When it became apparent that I wasn’t going to get anything else, I’d start eating. After a few bites I would go sit on the couch and talk loudly, to no one in particular, about what was going on in my world. “You know, I really didn’t sleep that well last night. You left me down here all by myself all night, and my bed isn’t the most comfortable thing I’ve ever been on. Then I have to wait FOREVER for my breakfast and you give me the same old, BORING food. Well, I’m not going to eat that slop!” After looking around and seeing nobody listening to me, I’d go back to the table, eat some more food, and drink my orange juice. After going to the bathroom, I’d probably go back to sleep, being tired from all that eating and complaining.
Around noon, I’d get up and eat a little lunch, drink some water, go to the bathroom again, and then I’d walk around the house talking to myself. “Why does it always seem like no one is around? Where is everybody? Hello? IS ANYBODY HERE? Hello?” I’d suddenly stop, overcome by a horrible thought. “Oh my gosh. Maybe it’s me! Maybe nobody likes me! I’ve become a crotchety old man. What am I gonna do?” After realizing that was crazy talk, I’d walk around the house once or twice more, mumbling something unintelligible, and then I’d go back to sleep. What else am I going to do all afternoon?
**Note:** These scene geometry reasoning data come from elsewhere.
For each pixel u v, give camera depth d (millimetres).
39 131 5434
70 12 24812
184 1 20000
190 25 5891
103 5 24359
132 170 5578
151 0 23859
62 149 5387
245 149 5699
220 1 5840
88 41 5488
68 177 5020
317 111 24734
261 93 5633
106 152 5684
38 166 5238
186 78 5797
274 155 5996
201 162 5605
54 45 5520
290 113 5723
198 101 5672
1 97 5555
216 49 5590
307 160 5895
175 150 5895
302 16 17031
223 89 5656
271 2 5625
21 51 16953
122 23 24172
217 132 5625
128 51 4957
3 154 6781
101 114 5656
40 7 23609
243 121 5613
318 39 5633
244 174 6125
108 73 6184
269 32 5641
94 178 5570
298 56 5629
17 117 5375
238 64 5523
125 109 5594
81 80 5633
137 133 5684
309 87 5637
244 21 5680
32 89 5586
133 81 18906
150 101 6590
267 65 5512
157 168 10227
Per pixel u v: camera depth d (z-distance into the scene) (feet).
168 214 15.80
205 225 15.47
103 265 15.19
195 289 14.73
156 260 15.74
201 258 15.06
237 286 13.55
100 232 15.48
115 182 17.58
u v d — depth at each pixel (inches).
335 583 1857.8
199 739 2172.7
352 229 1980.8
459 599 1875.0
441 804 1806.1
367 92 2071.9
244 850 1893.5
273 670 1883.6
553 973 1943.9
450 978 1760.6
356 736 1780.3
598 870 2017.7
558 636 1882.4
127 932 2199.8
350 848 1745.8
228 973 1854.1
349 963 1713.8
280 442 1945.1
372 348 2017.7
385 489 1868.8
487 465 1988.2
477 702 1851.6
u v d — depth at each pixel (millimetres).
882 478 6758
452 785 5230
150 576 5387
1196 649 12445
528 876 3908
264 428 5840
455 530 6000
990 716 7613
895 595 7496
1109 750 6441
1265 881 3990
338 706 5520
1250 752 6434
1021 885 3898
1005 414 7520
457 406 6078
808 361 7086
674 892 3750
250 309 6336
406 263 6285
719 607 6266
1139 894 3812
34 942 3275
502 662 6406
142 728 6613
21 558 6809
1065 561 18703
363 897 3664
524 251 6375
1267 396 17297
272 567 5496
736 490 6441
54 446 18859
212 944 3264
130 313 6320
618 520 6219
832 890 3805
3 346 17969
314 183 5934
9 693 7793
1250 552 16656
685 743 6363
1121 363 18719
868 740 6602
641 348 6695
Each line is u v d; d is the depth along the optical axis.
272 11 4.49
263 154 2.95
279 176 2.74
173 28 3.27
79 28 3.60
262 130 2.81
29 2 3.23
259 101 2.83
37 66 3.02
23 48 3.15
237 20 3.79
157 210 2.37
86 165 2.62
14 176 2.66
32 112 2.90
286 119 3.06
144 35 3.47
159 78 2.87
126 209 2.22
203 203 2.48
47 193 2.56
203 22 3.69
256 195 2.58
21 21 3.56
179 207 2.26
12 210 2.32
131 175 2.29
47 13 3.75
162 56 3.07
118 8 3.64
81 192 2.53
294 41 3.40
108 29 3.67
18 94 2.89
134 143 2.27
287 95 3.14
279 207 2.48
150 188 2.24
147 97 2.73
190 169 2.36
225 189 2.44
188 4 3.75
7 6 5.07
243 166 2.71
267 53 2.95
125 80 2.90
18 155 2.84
After sleeping for most of the afternoon, I’d somehow force myself to get up. As soon as I saw another human, I would run to the table, waiting for my next meal to come. If they walked past me, I’d yell after them, “Hey. Hey you! I’m hungry here. Can’t you see I’m waiting for some food? Don’t you just ignore me and walk away! Hey…HEY!” Thinking quickly, I would go after them and endear myself to them. I’d go sit close to them and in a soothing voice I’d ask them how their day was, how things were going. I’d stare intently into their eyes, waiting for their answer. If one wasn’t coming, I’d put my hand on their leg until they gave me their attention or pushed me away…whichever came first. Then I’d go back to the table and wait for dinner, elbows on the table, sour face in my hands.
After eating, I’d get myself cleaned up and then I’d go to bed, having dreams of being a young, frisky guy again. I’d be scoring an amazing goal or getting the game winning hit as the crowd went wild – until I realized the noise was just my thunderous snoring that woke me up. I’d turn over and then sleep until someone came to give me breakfast and we’d start all over again.
If I live to be as old as Benjamin I’ll probably have a belly that hangs down, I’ll have trouble going up and down stairs, and there may be times where nothing comes out when I speak. As long as someone brings me some food, I should be okay.